Latino-Muslime in den USA: nicht frei von Vorurteilen

Spanischsprachige Muslime in den Vereinigten Staaten verzeichnen seit Jahren steigende Zahlen. Auch sie haben mit Vorurteilen zu kämpfen.

31.05.2025 .Redaktion 4 Min. Lesezeit
latino usa

Foto: IslamInSpanish

(Islamic Horizons). In der US-Präsidentschaftsdebatte vom 10. September 2024 lieferten sich die Anwärter beider Parteien zur wichtigsten Sendezeit einen Schlagabtausch. Von Wendy Díaz

Eine der empörendsten Statements währenddessen kam vom republikanischen Kandidaten und amtierenden Präsidenten Donald Trump, der behauptete, dass haitianische Migranten in Städten wie Springfield, Ohio, Katzen und Hunde essen würden. Diese falsche Behauptung war nicht das erste Mal, dass lateinamerikanische Einwanderer Gegenstand kontroverser Debatten wurden.

_Extrahierte Daten_
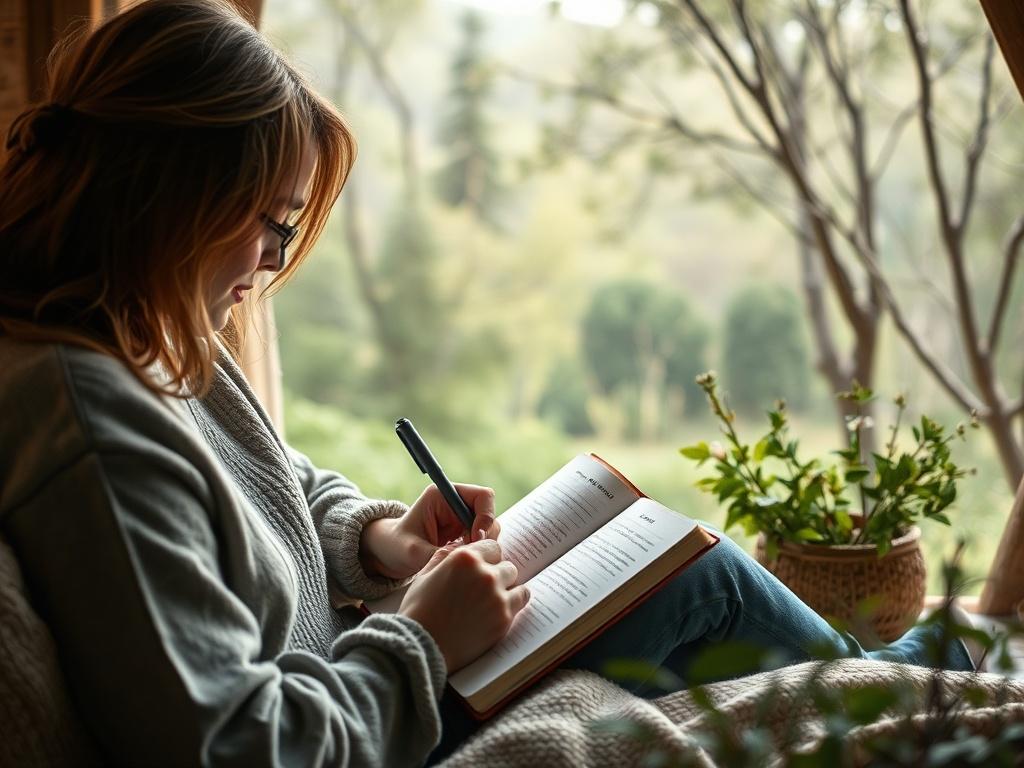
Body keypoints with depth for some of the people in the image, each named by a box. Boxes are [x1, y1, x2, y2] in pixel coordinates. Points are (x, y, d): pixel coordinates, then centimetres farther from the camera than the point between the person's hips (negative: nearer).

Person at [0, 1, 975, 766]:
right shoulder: (89, 425, -33)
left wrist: (375, 538, -3)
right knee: (702, 576, 3)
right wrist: (424, 641, -22)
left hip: (348, 667, 9)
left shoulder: (149, 345, 0)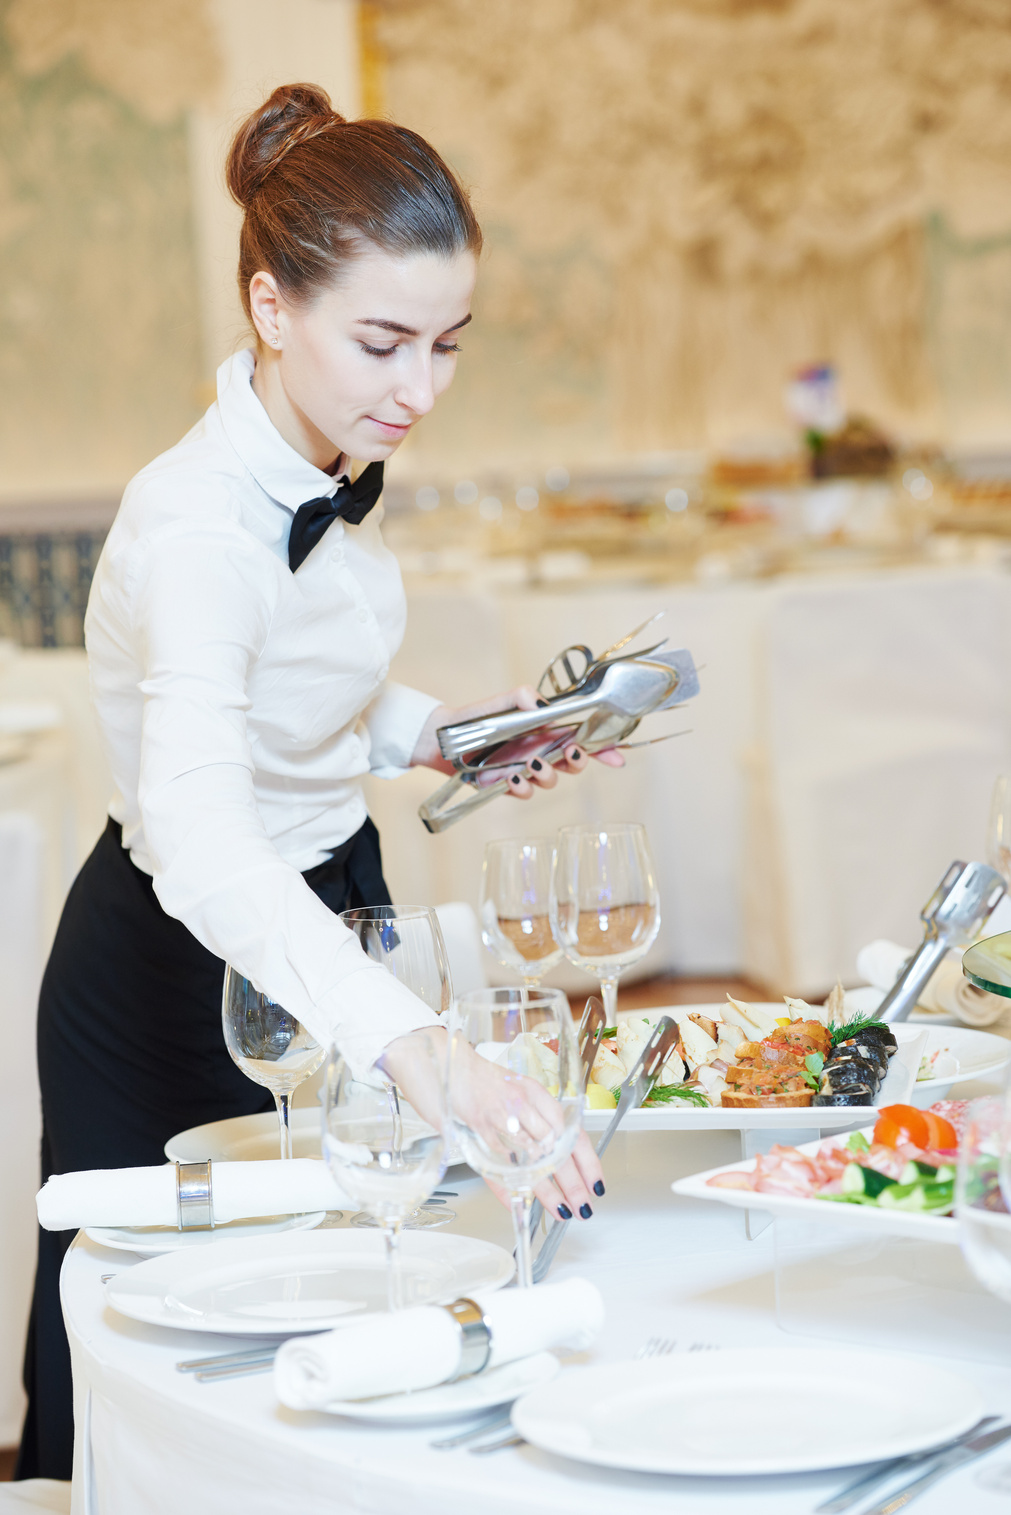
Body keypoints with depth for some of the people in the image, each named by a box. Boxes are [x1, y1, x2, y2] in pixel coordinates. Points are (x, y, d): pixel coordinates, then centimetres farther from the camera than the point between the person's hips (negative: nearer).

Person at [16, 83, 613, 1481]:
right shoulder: (199, 525, -32)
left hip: (326, 907, 8)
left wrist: (433, 734, -4)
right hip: (187, 965, -8)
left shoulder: (330, 464, -5)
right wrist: (425, 1051, -62)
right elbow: (202, 848, -49)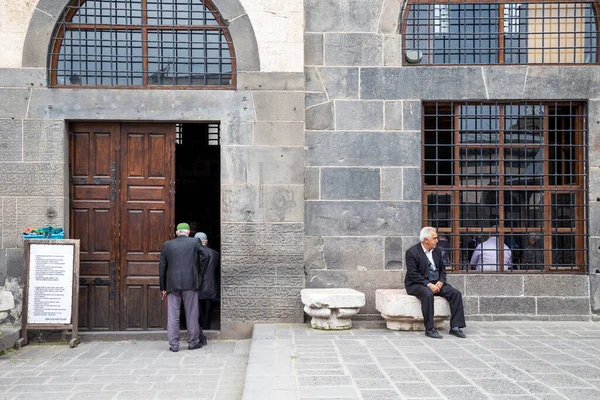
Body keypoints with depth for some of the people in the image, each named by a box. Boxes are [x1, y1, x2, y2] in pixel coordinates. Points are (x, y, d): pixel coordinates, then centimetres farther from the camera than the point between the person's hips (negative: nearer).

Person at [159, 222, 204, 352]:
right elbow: (198, 262, 10)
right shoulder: (194, 242, 2)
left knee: (173, 315, 5)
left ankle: (174, 344, 7)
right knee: (191, 314, 7)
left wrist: (163, 287, 13)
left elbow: (162, 267, 8)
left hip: (172, 284, 2)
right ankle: (193, 342, 14)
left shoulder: (167, 245, 7)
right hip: (190, 283, -2)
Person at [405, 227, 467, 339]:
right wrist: (428, 284, -24)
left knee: (456, 294, -14)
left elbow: (442, 269, 16)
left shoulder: (436, 251, 11)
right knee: (428, 294, -38)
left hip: (436, 283, 6)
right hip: (417, 284, -6)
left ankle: (455, 327, -11)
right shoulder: (412, 252, -9)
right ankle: (429, 329, -29)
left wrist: (441, 281, -6)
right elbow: (413, 274, -15)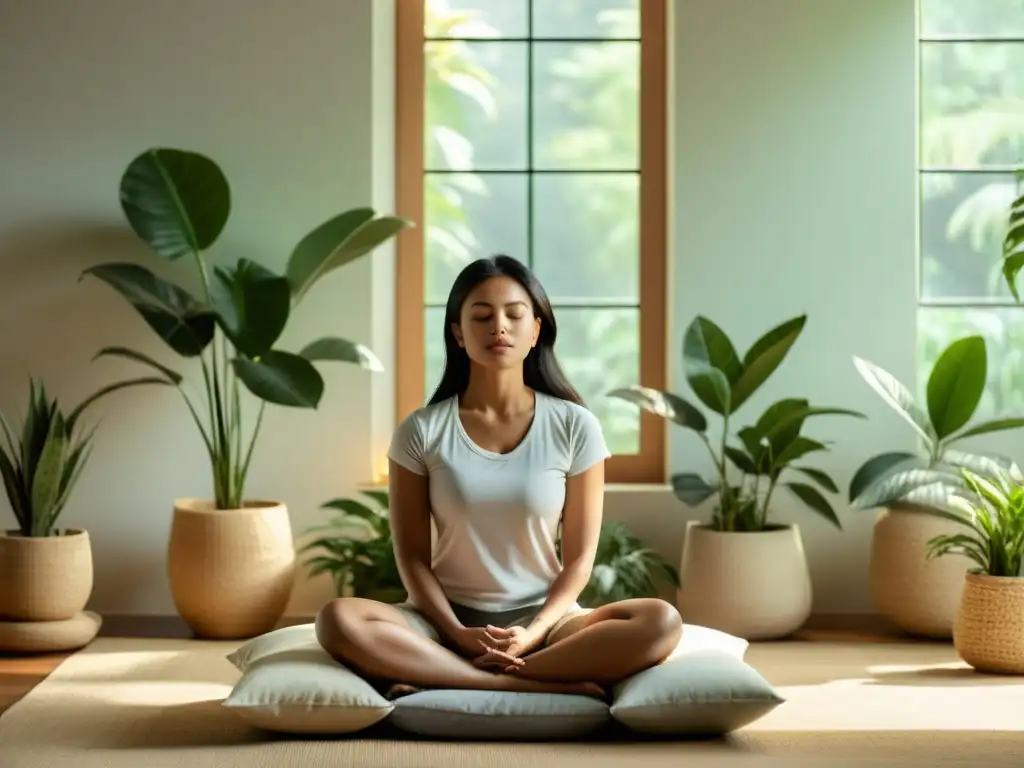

_Aufgaben_
**a.** Erläutern Sie in ein bis drei Sätzen, welche Aussage aus der Debatte vom 10. September 2024 der Artikel über Latino-Muslime in den USA zu den empörendsten zählt und wie er sie einordnet.
**b.** Führen Sie den Artikel über Latino-Muslime in den USA im Anschluss an seinen letzten Satz weiter.

_Ihre Antworten_
**a.** Donald Trump behauptete, haitianische Migranten würden in Städten wie Springfield, Ohio, Katzen und Hunde essen. Der Artikel nennt dies eine falsche Behauptung. Er ordnet sie so ein, dass lateinamerikanische Einwanderer nicht zum ersten Mal Gegenstand kontroverser Debatten wurden.

**b.**
Die Umma in den USA ist vielfältig; verschiedene ethnische Gruppen leben zusammen oder nebeneinander. Aber nur, weil der Islam Gleichheit betont, heißt das nicht, dass es unter ihnen keine rassistischen Stereotype gibt. In einer Gesellschaft, in der führende Politiker Fanatismus schüren, ist es normal, dass sich dieselben Ansichten auch in religiösen Räumen zeigen.